From Emperor to Citizen: The Autobiography of Aisin-Gioro Pu Yi
- Author: Puyi Pujie (ghostwriter) Li Wenda (ghostwriter)
- Original title: 我的前半生
- Translator: William John Francis Jenner
- Language: Chinese
- Genre: Autobiography
- Publisher: Xinhua Bookstore
- Publication date: January, 1964
- Pages: 512
- ISBN: 978-0192820990

= From Emperor to Citizen =

Autobiography of Puyi, the last emperor of China

From Emperor to Citizen: The Autobiography of Aisin-Gioro Pu Yi (我的前半生, literally translated as The First Half of My Life), also titled The Last Manchu, is the autobiography of Puyi, credited both as Aisin-Gioro Pu Yi and Henry Pu Yi in English, the last emperor of China. The Bernardo Bertolucci film The Last Emperor is based on this book.

As of 2007, the book had sold over two million copies in China.

== History ==
In the late 1950s, while Puyi lived in Fushun War Criminals Management Centre, following the end of the Chinese Civil War, he began working on an autobiography, assisted by Pujie, his little brother. This version of the autobiography ended in 1957.

In 1959, a mimeographed copy of the book was sent to the Ministry of Public Security, and in January 1960, an edited version of the draft was published by Xinhua Bookstore. This first edition was released in two volumes.

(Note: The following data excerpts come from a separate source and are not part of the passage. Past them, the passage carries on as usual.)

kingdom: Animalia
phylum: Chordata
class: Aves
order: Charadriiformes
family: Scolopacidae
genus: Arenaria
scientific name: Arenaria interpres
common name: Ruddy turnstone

Following the release of the first edition, Li Wenda (李文達), an editor, was contacted to compile the rest of the material into a second edition. In July and August 1960, Li began to do in-person research, such as visiting the Fushun War Criminals Management Centre and other places Puyi had lived. In doing so, he corrected historical errors that were present in the draft.

On August 15, 1961, several editorial board members of Xinhua held a meeting regarding the second edition of From Emperor to Citizen. During this meeting, Li outlined themes and planned revisions for the second edition. Following this, he worked closely with Puyi to finish the edition. The first draft was completed in early 1962. Later drafts included revisions based on consultation from Qing history experts. It was also alleged that Lao She contributed to the draft. This edition was eventually published in 1964.

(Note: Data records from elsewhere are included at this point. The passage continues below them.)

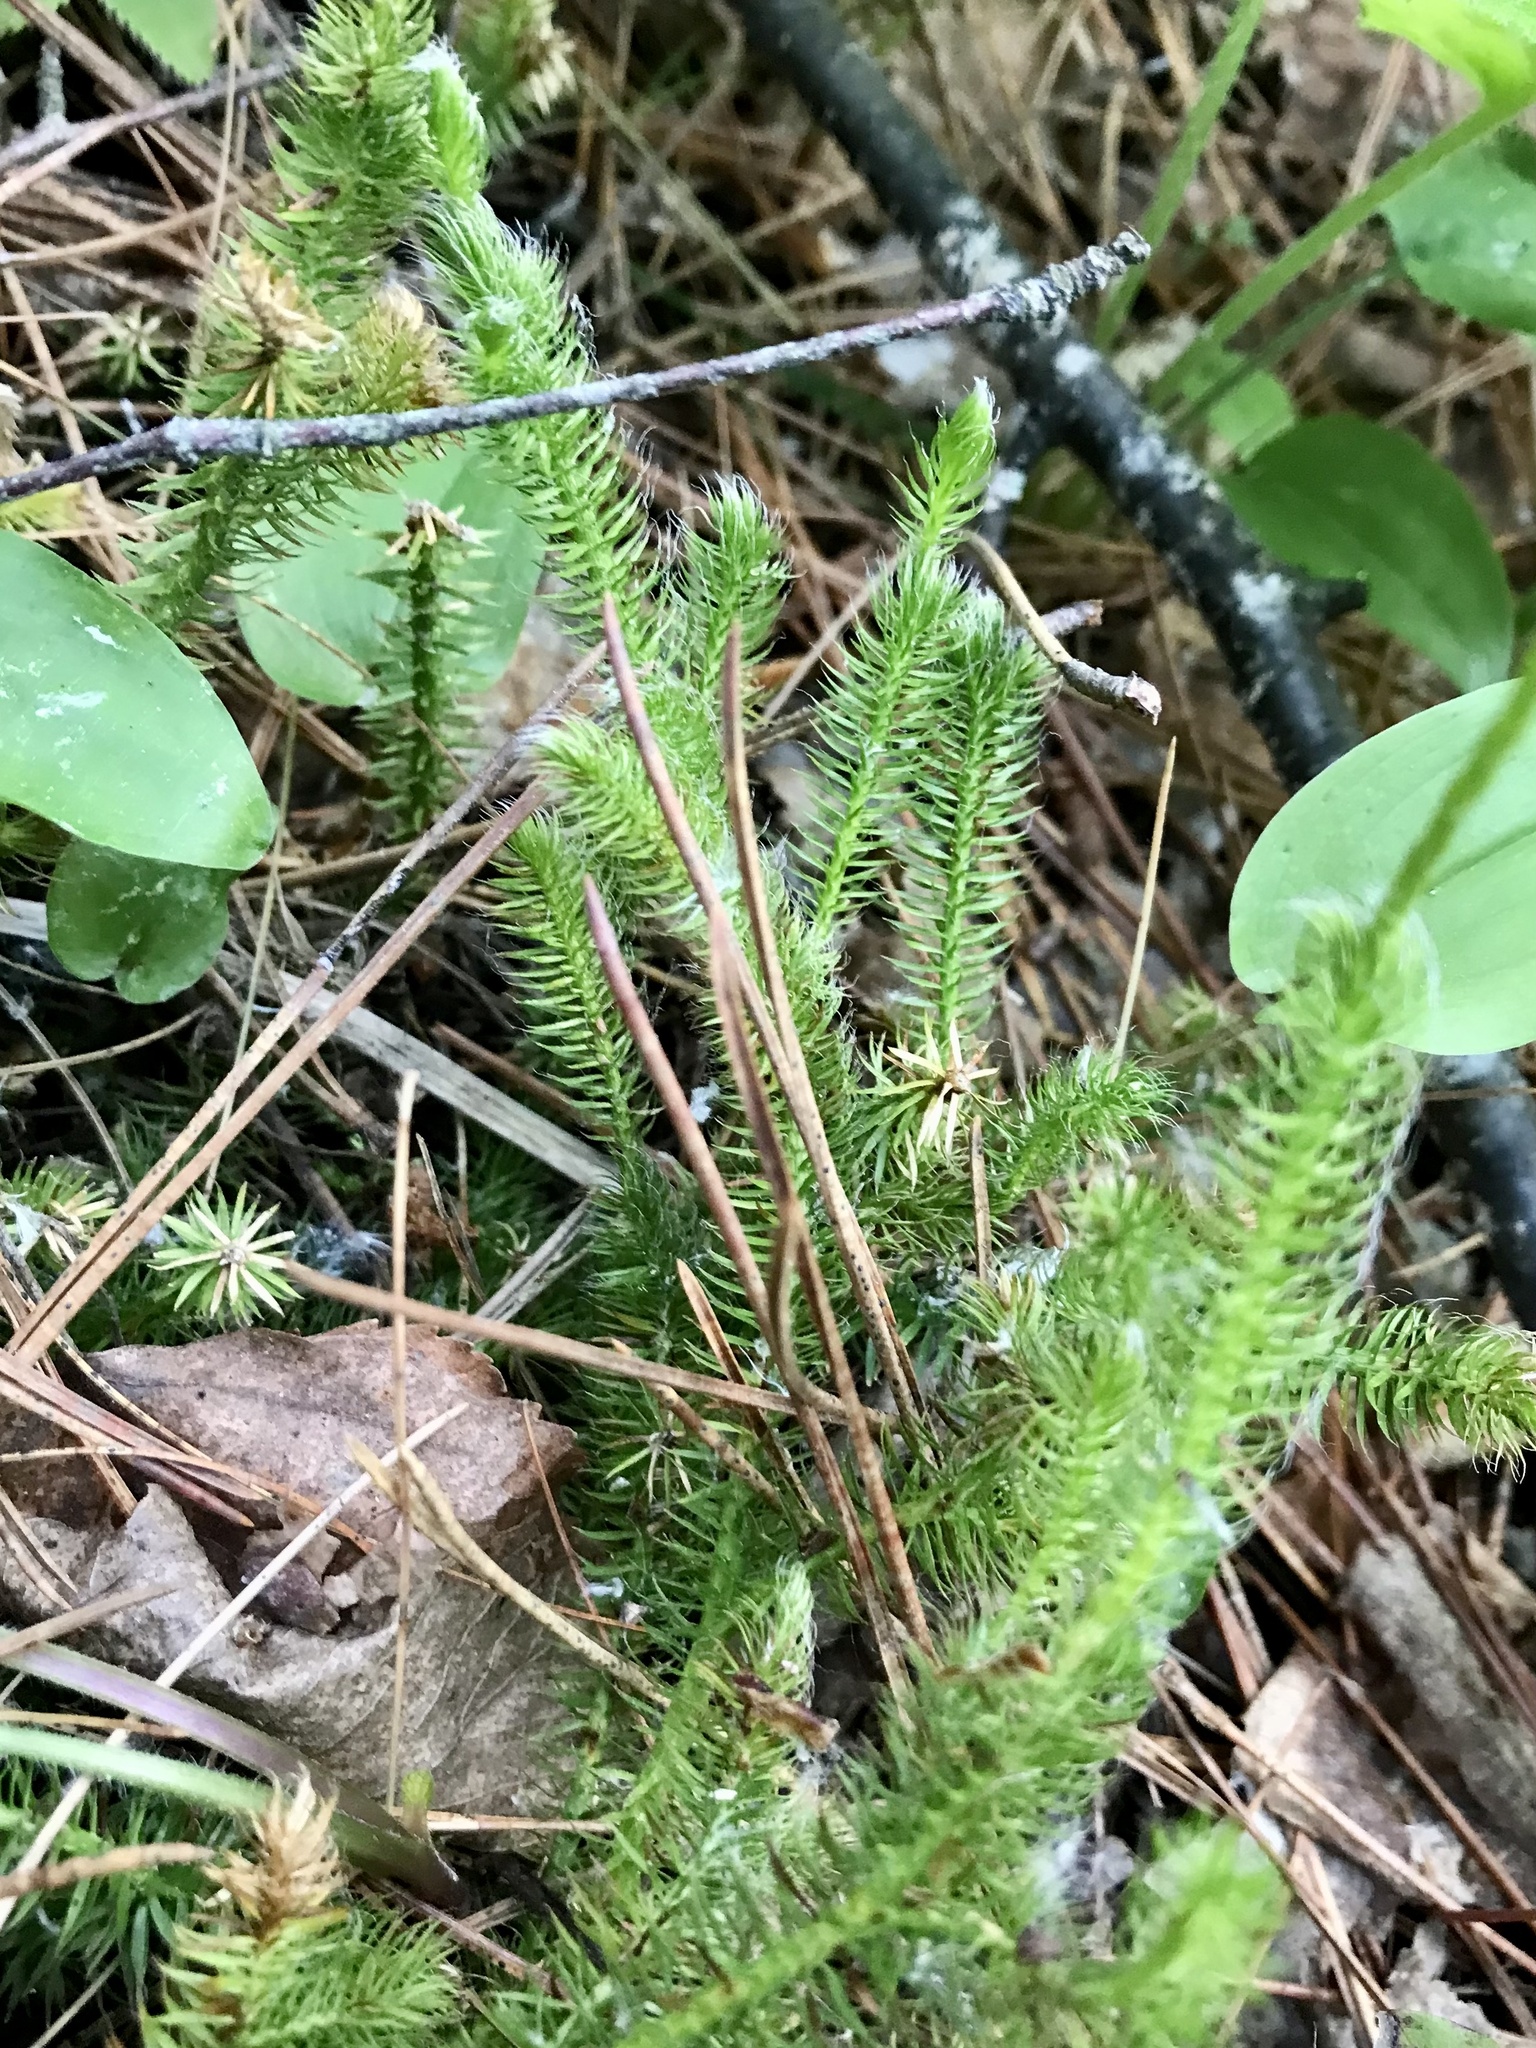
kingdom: Plantae
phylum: Tracheophyta
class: Lycopodiopsida
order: Lycopodiales
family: Lycopodiaceae
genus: Lycopodium
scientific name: Lycopodium clavatum
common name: Stag's-horn clubmoss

In March 2004, the original draft, written by Puyi and Pujie, was rediscovered. A third edition, which included the rediscovered material, was published in 2007.

=== Legal conflict ===
As Li was primarily an editor, he was not credited on the second edition. However, in 1987, Li Shuxian, Puyi's wife at the time of his death, sued Li for control of the copyright of this edition. In 1989, the Beijing Intermediate People's Court, along with the Supreme People's Court, ruled in favor of Li, saying that due to him contributing significantly to the book, the copyright would be shared between him and Puyi. They also ruled that the 1960 first edition counted as an entirely different book for copyright purposes, due to the degree of differences between it and the second edition.

=== Banning ===
In 1968, From Emperor to Citizen was denounced by an anonymous pamphlet published in Guangzhou. This pamphlet denounced the book as supporting imperialism and vilifying Chinese communists. Later, in 1974, during the Cultural Revolution, the book was formally banned. Following the end of the Cultural Revolution, the book was unbanned.

=== Translation ===
From Emperor to Citizen was translated by William John Francis Jenner. The translation was based on the 1964 second edition. The translation was originally published in two volumes, in 1964 and 1965. It was later re-released as one volume in 1987. A second translation, edited by Paul Kramer, was published in 1965. Work on the second translation began before the Jenner version was published.

== Adaptation ==
In 1987, From Emperor to Citizen was adapted into film as The Last Emperor.